The Corner

Wincing and Not Wincing

Today’s Impromptus is the usual mélange. It touches on, among other subjects and personalities, Barack Obama, Hilary Benn, Johnny Mercer (both of them — late American songwriter and new Conservative MP), Lindsey Graham, Charles Krauthammer, and a Mazda.

Between Obama and the Mazda, we have some Shakespeare — specifically, a quotation from W. E. B. Du Bois, which begins, “I sit with Shakespeare, and he winces not.”

I was led to this quotation by Norman Podhoretz, who is just about the best Shakespearean I know — along with Daniel Hannan.

Dan reviewed some Shakespeare recently, here. He may be an even better theater critic than he is a member of the European Parliament. In his review, he said some things that reminded me of what I have long tried to say about opera productions.

Now and then, I quote Frank Lloyd Wright: who said that a building ought to be a grace to its environment, not a disgrace. So it is with an opera production.

Hannan writes that “over-produced Shakespeare is the curse of our age.” He continues, “When dealing with the finest lines in this or any other language, you should let Shakespeare do the talking. If you insist on interposing your ego, you ensure that all in the audience, wherever they sit, get an obstructed view.”

Isn’t that wonderful?

He also writes, “When you stage Shakespeare, you are fashioning a setting for the most precious of jewels. The work demands all your artifice. The goldsmith’s craft may be creative, original, dazzling — but it must be deployed in the service of enhancing the gem, not smothering it.”

Equally wonderful.

I thought of something I had just read in an obit — an obit of “Paul Bacon, 91, Whose Book Jackets Drew Readers and Admirers.” Please let me quote:

When describing his approach to design, Mr. Bacon said he had learned to subordinate his own aesthetic impulses to convey the main concept of a book. “I always tell myself: ‘You’re not the star of the show. The author took three and a half years to write the goddamn thing and the publisher is spending a fortune on it, so just back off,’” he said in an interview with Print magazine in 2002.

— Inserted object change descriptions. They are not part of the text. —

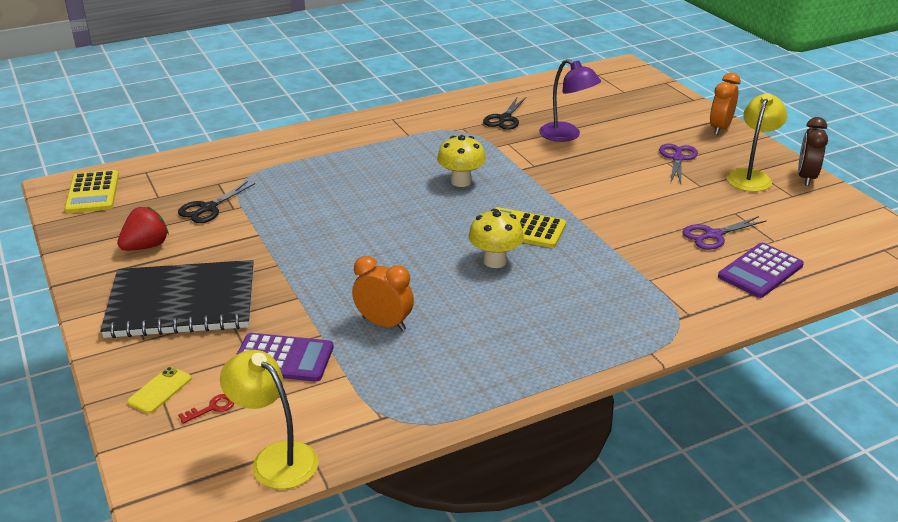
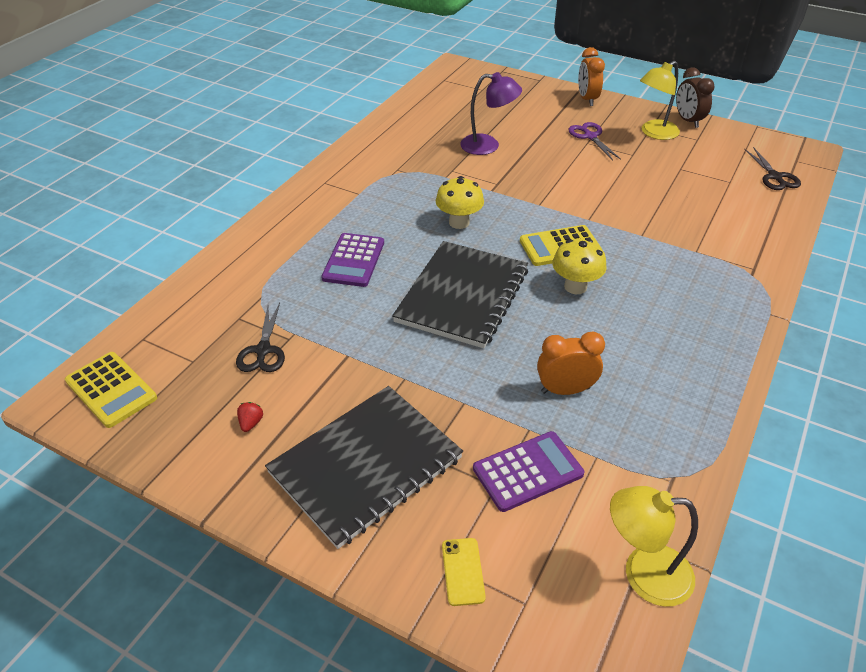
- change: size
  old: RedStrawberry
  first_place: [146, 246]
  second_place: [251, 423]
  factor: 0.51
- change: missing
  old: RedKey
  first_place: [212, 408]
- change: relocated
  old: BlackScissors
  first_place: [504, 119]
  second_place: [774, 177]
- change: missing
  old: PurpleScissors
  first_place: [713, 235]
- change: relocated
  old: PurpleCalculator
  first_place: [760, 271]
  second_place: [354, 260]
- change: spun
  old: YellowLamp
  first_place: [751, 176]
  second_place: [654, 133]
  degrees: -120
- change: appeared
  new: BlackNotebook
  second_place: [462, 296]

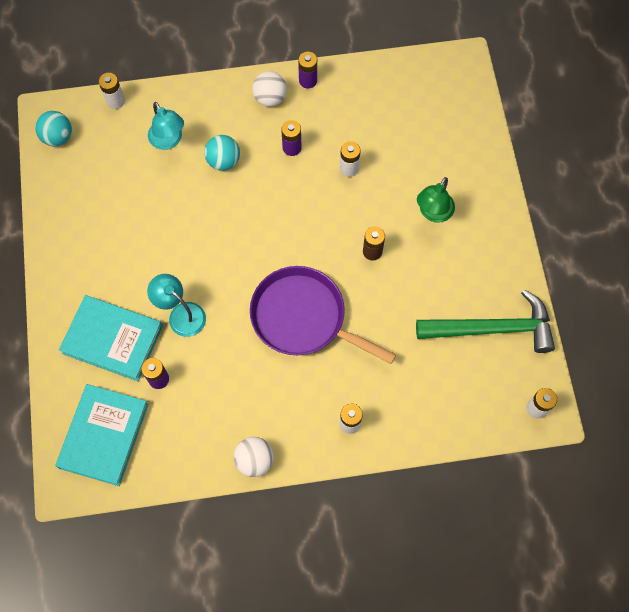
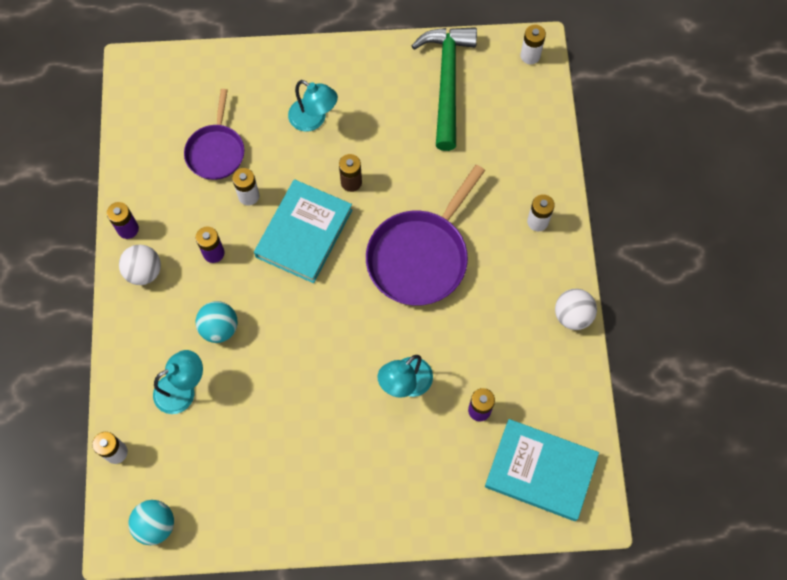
- change: relocated
  old: TurquoiseBook
  first_place: [113, 339]
  second_place: [304, 233]
- change: colour
  old: GreenLamp
  new: TurquoiseLamp
  first_place: [433, 213]
  second_place: [313, 119]
- change: appeared
  new: PurplePan
  second_place: [216, 152]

Oh, what a man, Paul Bacon! What a rarity! His words should be absorbed by every opera director (among others).

One more thing: In his review, Daniel Hannan mentions Jonathan Pryce, the actor. I was thinking about him a week or two ago — when I saw this headline: “Crowe apologizes for casting Emma Stone in part-Asian role.” (Article here.)

This old baloney is still going on? Twenty-five years ago, Jonathan Pryce was slated to play a Eurasian pimp in a show called Miss Saigon. The union on Broadway prevented it, on grounds that the role should go to an Asian actor, not a pasty-faced Brit like Pryce.

Obviously, some people have trouble with the very concept of acting. Also, the union, to my knowledge, was not insisting on a Eurasian actor — just an Asian one.

I’m reminded of the Groucho Marx line, about his daughter who could not go into the swimming pool, because she was Jewish: “She’s only half Jewish. Can she go in up to her knees?” (Alternative joke: “I’m only half Jewish. Can I play nine holes?”)

For some reason — and this proves that unions occasionally lose, even outside of Wisconsin — the union was forced to back down. Pryce played the role. But it was an episode that told us something sorry about the United States.